В какой степени Грушницкий готов был раскаяться? Думаю, что не готов. Потому что самолюбие в таких людях всегда сильнее. Ну, там же есть потрясающий кусок, когда, помните, Печорин говорит: «Вспомни, мы были когда-то друзьями». Но именно милосердие врага, именно снисходительность врага — это та вещь, которую Грушницкий простить не может. И потом, всё-таки надо сказать, что Печорин — чудовищно высокомерный персонаж. И, конечно, Грушницкий абсолютно прав, когда отвечает: «Я себя презираю, а вас ненавижу. Нам двоим на земле нет места, я вас зарежу из-за угла». Очень, по-моему, убедительно.
«Можно ли карту звёздного неба распечатать на принтере?» — имеется в виду, в «Квартале». Да, конечно.
«Можно ли считать, что поэма «Руслан и Людмила» помогла Пушкину в творческом подходе к разработке схемы и концепции «Евгения Онегина»? Поэму, мне кажется, недооценили».
Лёша, она помогла в том смысле, что она выдержана в сходном жанре. Пушкин этот жанр вообще очень любил в 20-е годы. В 30-е уже этого не было. Пушкин же, как совершенно справедливо замечает Синявский, он такой действительно феномен даже не всемирной отзывчивости, а почти пустоты, позволяющей себя заполнять чему угодно. Пушкин всегда существует в диалоге с мировой культурой, и в диалоге с предшественниками особенно. Поэтому очень часто он напрямую отвечает коллеге и собрату, ему необходим этот диалог. Он называл себя человеком публичным, он действительно очень страдает от изоляции, ему нужно, чтобы было с кем разговаривать. «Медный всадник» — это реплика в полемике с Мицкевичем, с поэмой «Олешкевич», с «Посланием к московским друзьям-москалям» и так далее.

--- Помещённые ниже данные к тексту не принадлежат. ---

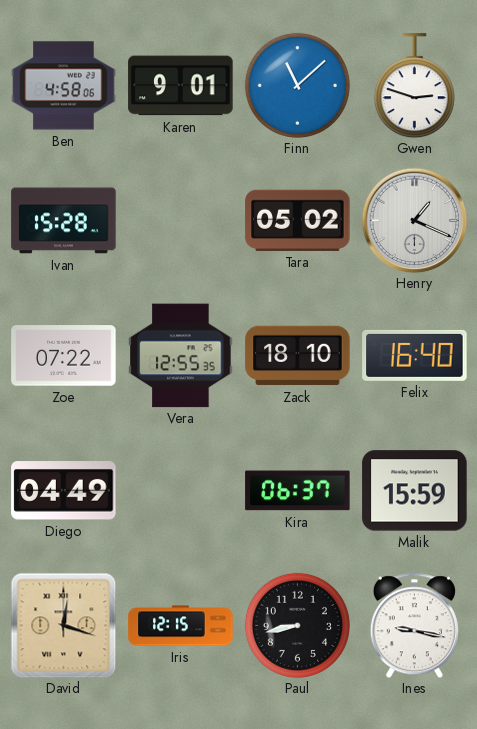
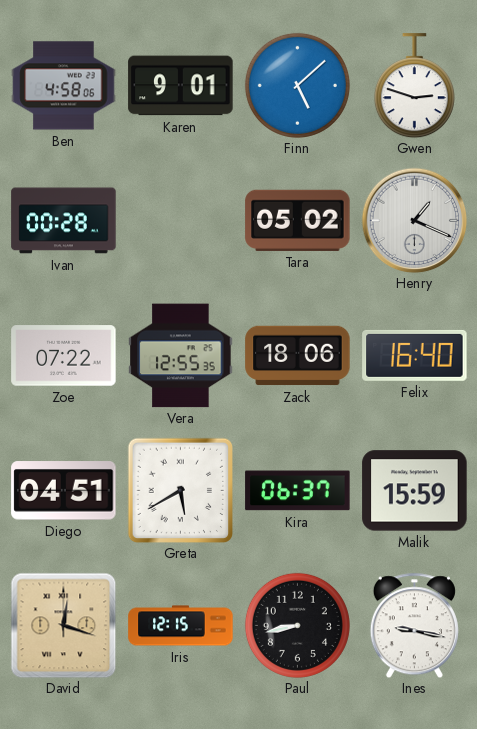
Finn: 11:08 -> 5:08
Ivan: 15:28 -> 00:28
Zack: 18:10 -> 18:06
Diego: 04:49 -> 04:51
Greta: none -> 5:40
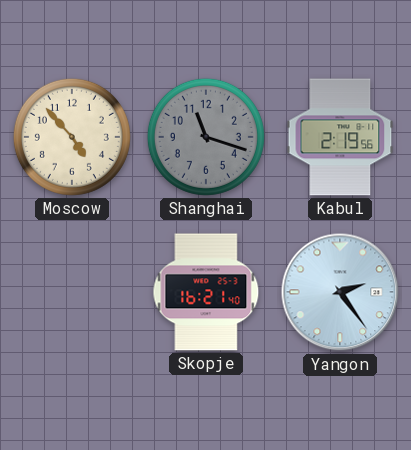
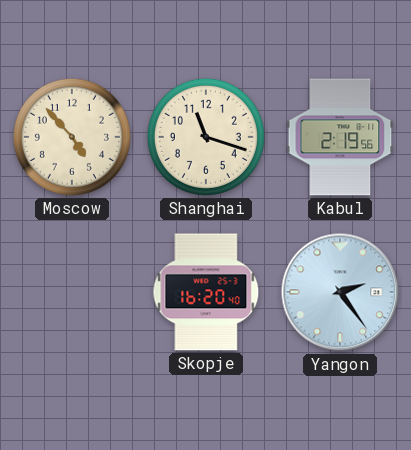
Shanghai dial: grey -> cream
Skopje: 16:21 -> 16:20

«Онегин» и «Руслан и Людмила» — оба текста выдержаны в жанре, как уже было говорено, высокой пародии, то есть в жанре, с одной стороны, пересмеивания, с другой стороны — творческого развития. Собственно, этот метод диалога с великим предшественником впервые освоен в «Руслане и Людмиле», которая являет собой очень часто, очень во многих местах прямую пародию на «Двенадцать спящих дев». Это вообще живой диалог с Жуковским, это ученичество у Жуковского и преодоление Жуковского.
Конечно, «Руслан и Людмила» — это попытка написать русскую вольтерианскую поэму. Такие попытки у него были, начиная с «Бовы», лицейской поэмы. А здесь это попытка иронического переосмысления русского фольклора и русской баллады героической. И конечно, здесь Жуковскому прилетает постоянно. В книжке Марианны Басиной «На брегах Невы» довольно подробно (я помню, в детстве её читал) отслежены параллели с «Двенадцатью спящими девами».